Dio dà sempre vita a una «storia d’amore» con ciascuno di noi. E nonostante quelli che sembrano essere «fallimenti», piccoli e grandi, alla fine quel «sogno d’amore» vince. La parabola dei contadini e del padrone della vigna, raccontata da Marco nel passo evangelico (12, 1-12) proposto dalla liturgia, «è un riassunto della storia di salvezza che Gesù fa — come abbiamo sentito — ai capi dei sacerdoti, agli scribi, agli anziani: cioè alla dirigenza del popolo di Israele, a quelli che avevano in mano il governo del popolo, a quelli che avevano in mano la promessa di Dio».

Ed «è una bella parabola che «incomincia con un sogno, un progetto di amore: quell’uomo che pianta la vigna, la circonda con una siepe, scava la buca per il torchio» e costruisce una torre. È «tutto fatto con amore». L’uomo infatti «amava questo germoglio di vigna» e così «la dà in affitto, la consegna» perché dia frutti. Poi «al momento opportuno manda un servo dai contadini a ritirare da loro la sua parte del raccolto e incomincia tutto quello che abbiamo sentito: a uno lo bastonano, a un altro lo picchiano, a un altro lo uccidono». Alla fine «manda suo figlio» ma quei contadini «lo uccidono: così finisce la storia».

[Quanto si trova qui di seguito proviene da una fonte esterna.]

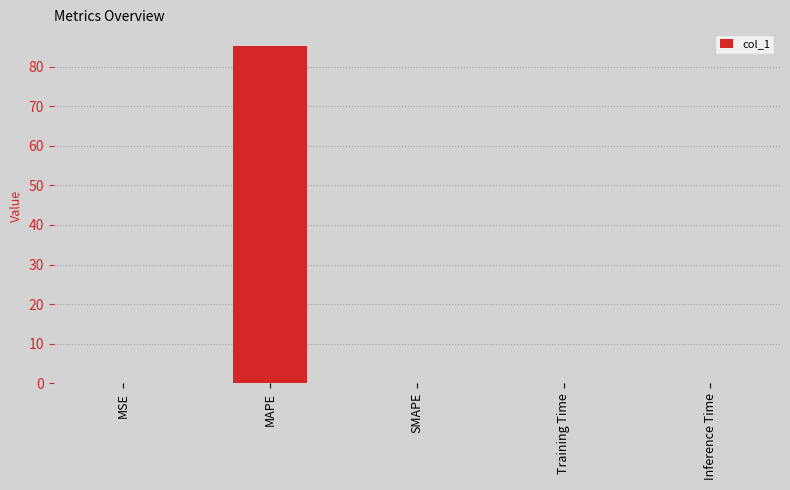

The chart shows a value of 0.0 at SMAPE. True or false?

True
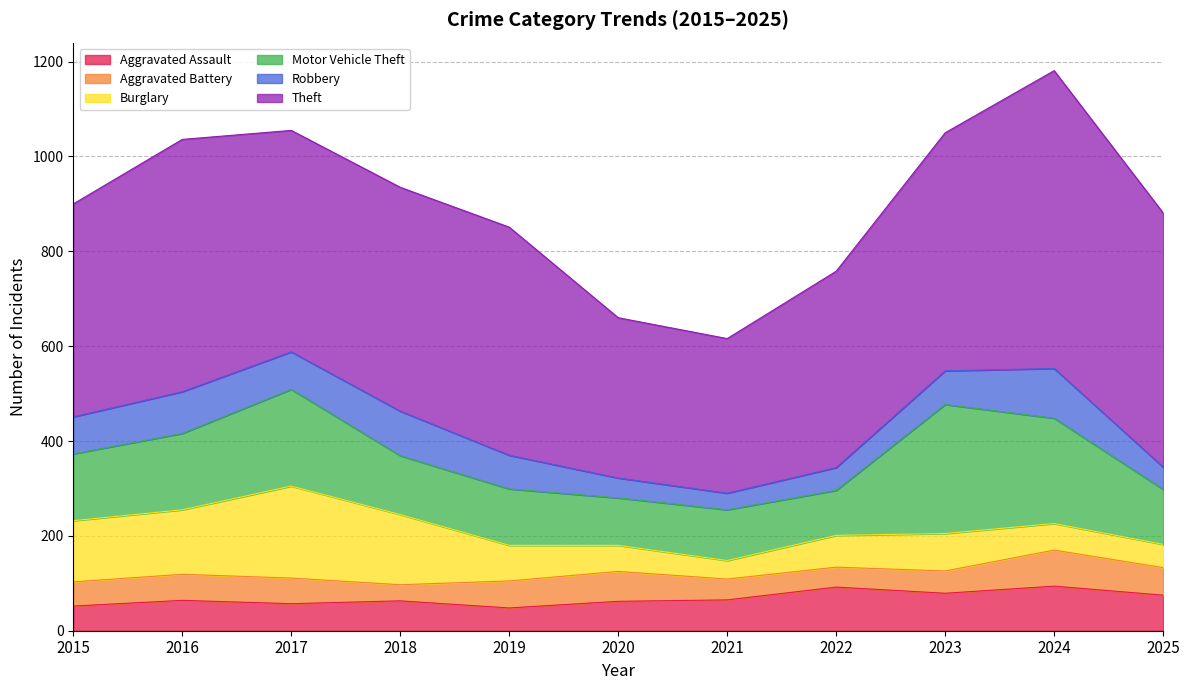

List the labels in order of Burglary value, smallest first.

2021, 2025, 2020, 2024, 2022, 2019, 2023, 2015, 2016, 2018, 2017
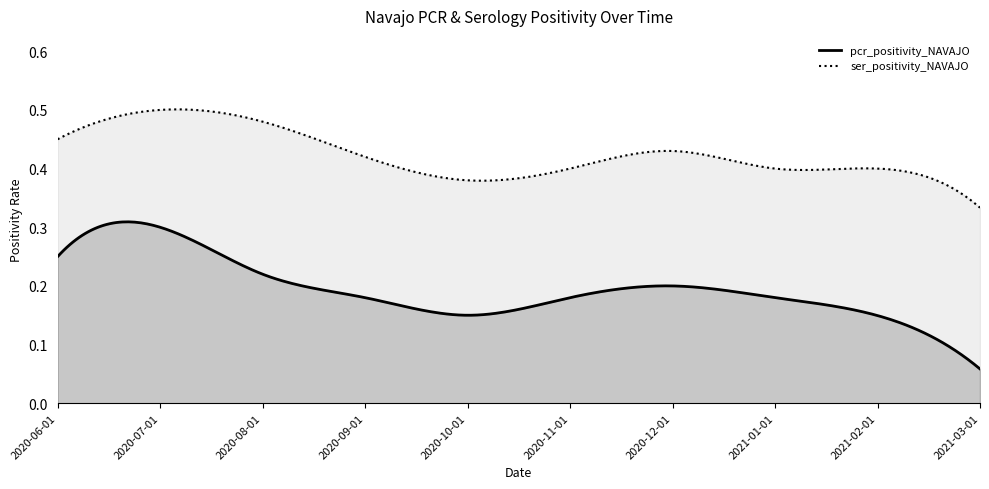

List the series in order of their overall mean, lowest first.

pcr_positivity_NAVAJO, ser_positivity_NAVAJO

In fin dei conti, «questa storia che sembra una storia d’amore, che doveva andare avanti con passi d’amore fra Dio e il suo popolo», appare invece «una storia di fallimenti». A tal punto che «Dio — il Padre del popolo, che prende questo popolo per sé perché è un popolo piccolo e lo ama, sogna con amore — sembra fallire». E «questa storia di salvezza ben può essere chiamata storia del fallimento». Ma «il fallimento  inizia dal primo momento e anche in questo fallimento del sogno di Dio, dall’inizio, c’è il sangue — il sangue di Abele — e da lì continua: il sangue di tutti i profeti che sono andati a parlare al popolo, ad aiutare a custodire la vigna, fino al sangue del suo Figlio». Però «c’è alla fine una parola di Dio, che ci fa pensare».

«Che cosa farà dunque il padrone della vigna?» . E ha risposto: «Verrà e metterà il popolo davanti al giudizio». A questo proposito Gesù dice «una parola che sembra un po’ fuori luogo: “Non avete letto questa Scrittura? La pietra che i costruttori hanno scartato è diventata la pietra d’angolo. Questo è stato fatto dal Signore ed è una meraviglia ai nostri occhi”». Così «i profeti, gli uomini di Dio che hanno parlato al popolo, che non sono stati ascoltati, che sono stati scartati, saranno la sua gloria». E «il Figlio, l’ultimo inviato, che è stato proprio scartato, giudicato, non ascoltato e ucciso, è diventato la pietra d’angolo». Ecco, allora, che «questa storia, che incomincia con un sogno d’amore e sembra essere una storia d’amore, ma poi sembra finire in una storia di fallimenti, finisce con il grande amore di Dio, che dallo scarto tira fuori la salvezza; dal suo Figlio scartato, ci salva a tutti».